# Another coat problem - need help!



## havaguy (Dec 17, 2013)

I had my gold colored hav in a full coat that he has been growing for several years, and then he got a bad case of fleas this fall that I had a hard time getting on top of. I ended up getting a natural, oil -based remedy that I put on his back which ended up causing his hair to break off where I put it which of course made me very angry. Now he has very short hair next to very long hair so my plan is just going to clip it all down to even things out and basically start from scratch, hard as it will be for me to do.

My questions are about what products will help strenthen his hair so it doesn't break off again and has the best chance of growing out, and how to trim a hav so it doesn't end up looking like a bichon or a teddy bear. My dog has the typical soft, thin and kinky hav coat. In the past I've use Coat Handler products on him until I ran out of the shampoo, then I got Mane and Tail at the supermarket. I also tried Pantene anti-breakage shampoo on him which I can't stand the tooty fruity smell of. I like the Coat Handler products the best but the shysters that sell it thru the mail charge you a fortune for the shipping so it ends up being a major investment to buy it. Anyone know who has the best prices on this with the shipping (I'm in Kansas)?

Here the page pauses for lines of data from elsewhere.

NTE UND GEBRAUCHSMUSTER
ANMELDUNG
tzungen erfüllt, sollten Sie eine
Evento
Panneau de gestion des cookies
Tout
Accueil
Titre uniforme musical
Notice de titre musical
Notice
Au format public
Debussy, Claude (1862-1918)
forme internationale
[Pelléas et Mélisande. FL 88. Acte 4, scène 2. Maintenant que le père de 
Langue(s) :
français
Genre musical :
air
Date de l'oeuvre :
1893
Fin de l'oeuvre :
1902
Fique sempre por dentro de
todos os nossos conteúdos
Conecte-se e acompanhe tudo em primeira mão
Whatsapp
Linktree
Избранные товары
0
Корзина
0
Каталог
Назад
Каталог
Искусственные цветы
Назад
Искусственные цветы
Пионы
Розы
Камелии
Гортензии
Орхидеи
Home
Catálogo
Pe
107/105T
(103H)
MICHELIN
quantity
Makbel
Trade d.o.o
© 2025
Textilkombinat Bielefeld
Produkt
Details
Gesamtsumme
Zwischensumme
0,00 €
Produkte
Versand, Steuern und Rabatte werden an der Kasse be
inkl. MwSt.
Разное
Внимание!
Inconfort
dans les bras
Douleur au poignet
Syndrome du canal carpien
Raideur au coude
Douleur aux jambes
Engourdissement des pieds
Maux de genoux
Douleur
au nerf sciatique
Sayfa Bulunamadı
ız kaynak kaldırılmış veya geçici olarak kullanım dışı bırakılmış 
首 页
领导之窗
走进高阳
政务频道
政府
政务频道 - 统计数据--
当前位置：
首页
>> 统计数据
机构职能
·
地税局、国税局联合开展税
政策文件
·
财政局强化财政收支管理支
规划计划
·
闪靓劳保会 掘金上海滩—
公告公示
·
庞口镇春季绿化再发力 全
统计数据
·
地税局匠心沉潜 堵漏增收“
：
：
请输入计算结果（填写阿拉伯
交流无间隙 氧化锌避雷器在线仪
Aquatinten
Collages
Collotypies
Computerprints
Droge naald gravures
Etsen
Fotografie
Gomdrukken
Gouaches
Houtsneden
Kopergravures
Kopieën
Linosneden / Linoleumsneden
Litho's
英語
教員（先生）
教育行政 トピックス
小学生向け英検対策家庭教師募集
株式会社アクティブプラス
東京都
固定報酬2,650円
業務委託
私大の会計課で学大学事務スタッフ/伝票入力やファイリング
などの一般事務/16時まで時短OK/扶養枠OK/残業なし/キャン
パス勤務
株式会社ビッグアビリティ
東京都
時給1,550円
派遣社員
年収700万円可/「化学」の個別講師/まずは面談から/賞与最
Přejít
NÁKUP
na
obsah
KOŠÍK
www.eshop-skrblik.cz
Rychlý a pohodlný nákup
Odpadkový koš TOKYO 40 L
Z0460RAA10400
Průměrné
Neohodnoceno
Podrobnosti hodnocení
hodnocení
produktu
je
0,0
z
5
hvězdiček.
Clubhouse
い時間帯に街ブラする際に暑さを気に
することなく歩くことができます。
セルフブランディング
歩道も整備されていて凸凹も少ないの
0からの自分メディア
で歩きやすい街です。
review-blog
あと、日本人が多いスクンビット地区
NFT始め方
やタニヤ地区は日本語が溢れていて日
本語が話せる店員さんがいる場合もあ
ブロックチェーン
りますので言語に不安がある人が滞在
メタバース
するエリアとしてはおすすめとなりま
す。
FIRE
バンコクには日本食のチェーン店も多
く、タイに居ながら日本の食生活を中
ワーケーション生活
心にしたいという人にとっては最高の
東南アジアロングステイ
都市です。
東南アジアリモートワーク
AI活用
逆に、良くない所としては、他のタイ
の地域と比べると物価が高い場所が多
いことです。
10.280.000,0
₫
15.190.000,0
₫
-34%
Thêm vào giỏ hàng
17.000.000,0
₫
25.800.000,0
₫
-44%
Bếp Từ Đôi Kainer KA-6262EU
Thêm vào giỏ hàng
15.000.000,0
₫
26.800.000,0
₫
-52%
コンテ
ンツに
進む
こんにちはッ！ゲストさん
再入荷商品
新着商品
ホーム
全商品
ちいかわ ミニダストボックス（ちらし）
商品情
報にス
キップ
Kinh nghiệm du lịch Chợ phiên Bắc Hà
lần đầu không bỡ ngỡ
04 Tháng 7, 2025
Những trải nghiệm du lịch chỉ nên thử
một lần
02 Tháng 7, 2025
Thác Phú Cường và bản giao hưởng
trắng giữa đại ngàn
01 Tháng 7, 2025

My hav - named Wheaty - is an energetic little fellow who likes to go for runs and walks with me. He doesn't seem to mind the long hair - even in summer - and it's funny to watch him running because he is VERY fast, so he looks like a ball of fur just zipping down the street. I think he would look like Higgins from the old TV show Petticote Junction if I could figure out the haircut.


----------



## Deacon Blues (Nov 22, 2013)

Amazon sells it with free two-day shipping if you're a Prime member. I'm sure it's reasonable if you're not a Prime member.

Sent from Petguide.com Free App


----------



## Clara (Dec 14, 2013)

I would say that your dog needs some high quality nutrition along with a good shampoo.


----------



## whimsy (Apr 3, 2010)

I personally would start with a trip to the vet for a complete physical exam including blood work and a skin scraping to make sure nothing else is going on. Always a good first step.


----------